Nightsdeath trailed a hand over my nape; his fingers threaded through my hair before I cried out at his tightening grip.

“I will break you to find out where Rainyte is,” he said, so cold and promising.

Then he said to Auster, whose eyes twitched with conflict over his roughness with me, “isn’t that what you want as well? ”

Auster shifted his weight, considering, while Notus gave little away. Zephyr struggled to contain his anger, and I feared he would slip up and expose his deep care for me.

“It is,” Auster finally said, bemused over the situation and untrusting.

A roar broke their tense deliberation, and I gasped, casting my eyes up with a burst of hope. It was followed by a loud crashing of shattered glass and then …

Eltanin shot high, and on his back, he carried Drystan.

My eyes pricked with pure relief seeing them.

Until they began to head this way.

No.

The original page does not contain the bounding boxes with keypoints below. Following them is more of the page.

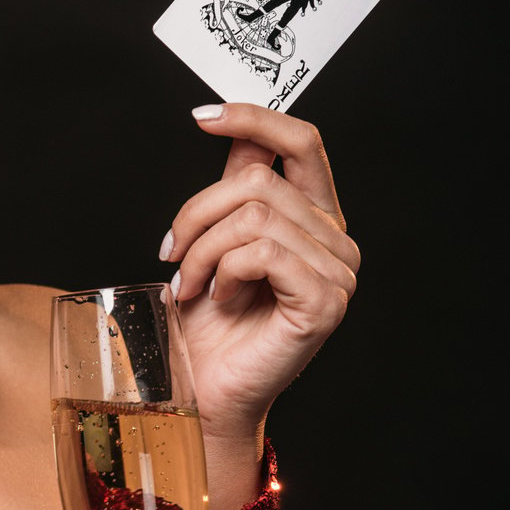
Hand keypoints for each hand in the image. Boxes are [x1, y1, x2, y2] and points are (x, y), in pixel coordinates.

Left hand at [161, 104, 358, 504]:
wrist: (205, 392)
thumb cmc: (208, 328)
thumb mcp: (214, 242)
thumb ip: (234, 188)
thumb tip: (230, 128)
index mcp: (315, 219)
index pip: (303, 143)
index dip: (255, 119)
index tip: (203, 116)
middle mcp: (336, 241)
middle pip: (260, 183)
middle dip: (197, 214)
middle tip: (171, 254)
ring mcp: (337, 272)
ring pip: (254, 218)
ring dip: (202, 251)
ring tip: (190, 287)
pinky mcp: (324, 300)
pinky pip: (262, 253)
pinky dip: (223, 272)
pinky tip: (217, 299)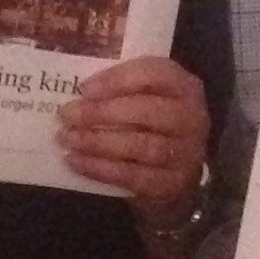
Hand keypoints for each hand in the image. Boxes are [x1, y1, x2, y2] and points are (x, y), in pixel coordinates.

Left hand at [58, 56, 209, 219]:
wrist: (175, 174)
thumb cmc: (151, 126)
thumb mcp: (146, 98)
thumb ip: (120, 89)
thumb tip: (78, 91)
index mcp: (185, 87)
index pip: (155, 74)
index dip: (118, 80)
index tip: (84, 88)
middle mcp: (192, 118)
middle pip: (148, 111)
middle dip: (102, 112)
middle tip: (67, 114)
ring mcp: (186, 154)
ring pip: (141, 146)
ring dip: (98, 142)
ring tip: (68, 138)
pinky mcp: (172, 184)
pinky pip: (134, 176)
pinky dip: (101, 169)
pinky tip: (76, 161)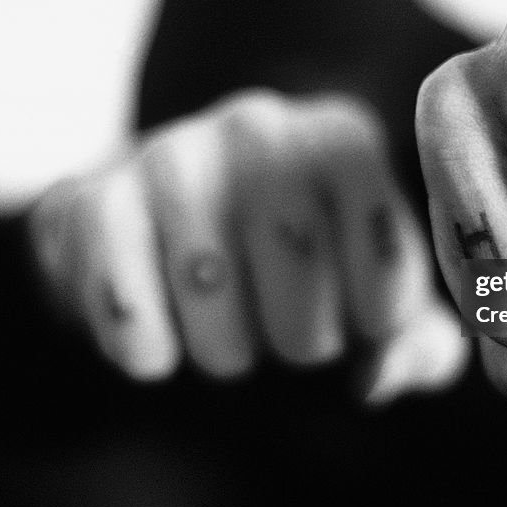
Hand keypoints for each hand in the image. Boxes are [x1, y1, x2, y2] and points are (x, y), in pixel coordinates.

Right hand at [29, 89, 467, 404]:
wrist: (179, 229)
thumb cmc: (301, 274)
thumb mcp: (374, 301)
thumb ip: (414, 344)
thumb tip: (375, 380)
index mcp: (342, 138)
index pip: (388, 258)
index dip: (375, 320)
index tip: (356, 320)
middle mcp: (258, 126)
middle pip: (297, 256)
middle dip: (301, 334)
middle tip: (288, 338)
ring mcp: (169, 150)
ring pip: (205, 276)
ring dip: (223, 344)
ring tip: (227, 340)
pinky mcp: (93, 193)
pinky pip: (119, 289)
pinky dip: (143, 343)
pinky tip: (158, 348)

No, they can’t come for me.

Nightsdeath let go of my hair with a shove, and I bit my lip against the throbbing sting.

He tracked the black dragon that began to swoop lower, and I could hardly see, think, through the fear that drummed in my chest and swayed my vision.

Watching Nightsdeath walk so calmly, tracking them carefully, arose a sick, terrible dread over what he might do.

Leave! I yelled in my mind with everything I had. If there was some kind of bond between Eltanin and me, and I was sure I’d felt it before, I hoped he could feel my command. Go to Nyte; it’s the only way to help me. Leave, now!

The dragon roared again; this time I clutched my chest at his cry of anguish. Eltanin didn’t want to obey and leave me, but I kept chanting my urgency.

Darkness gathered toward Nightsdeath, and my pulse beat in my throat as I watched shadow form into a giant, long spear, which hovered the air above his raised palm.

A dry sob escaped me as Eltanin finally changed direction. I caught only a trace of Drystan’s pained expression before the duo started gaining distance again.

Nightsdeath gave barely a flick of his wrist, and that huge, lethal spear of dark magick projected toward the black dragon with the velocity of a crossbow.

“NO!” I yelled, throwing my own clumsy flare of light after it, but it wasn’t enough to stop the spear.

My hands covered my mouth.

It was going to strike them.

At the last possible second, Eltanin dipped sideways, almost clearing the path of it completely, but it tore the side of his wing. His roar of pain sliced within me, but he kept flying, fast and powerfully.

Nightsdeath didn’t try again. Instead he turned around, his expression half lost in the shadows he was partially made of, but it wore nothing but boredom.

In my unthinking rage over his attempt to harm or kill Eltanin and Drystan, I threw another weak attack of my magick at him.

He deflected it with a lazy wave of his hand while closing the distance between us in slow, unperturbed strides.

I tried again. Again. And again until he reached me, gripping my throat in a near choking grip.

“You can hardly contend with a squirrel right now, but you amuse me,” he said calmly, tilting his head while I pinned a hateful glare on him. It ached in me so badly, to look at him, seeing my Nyte even at his worst. My heart still reached to love him.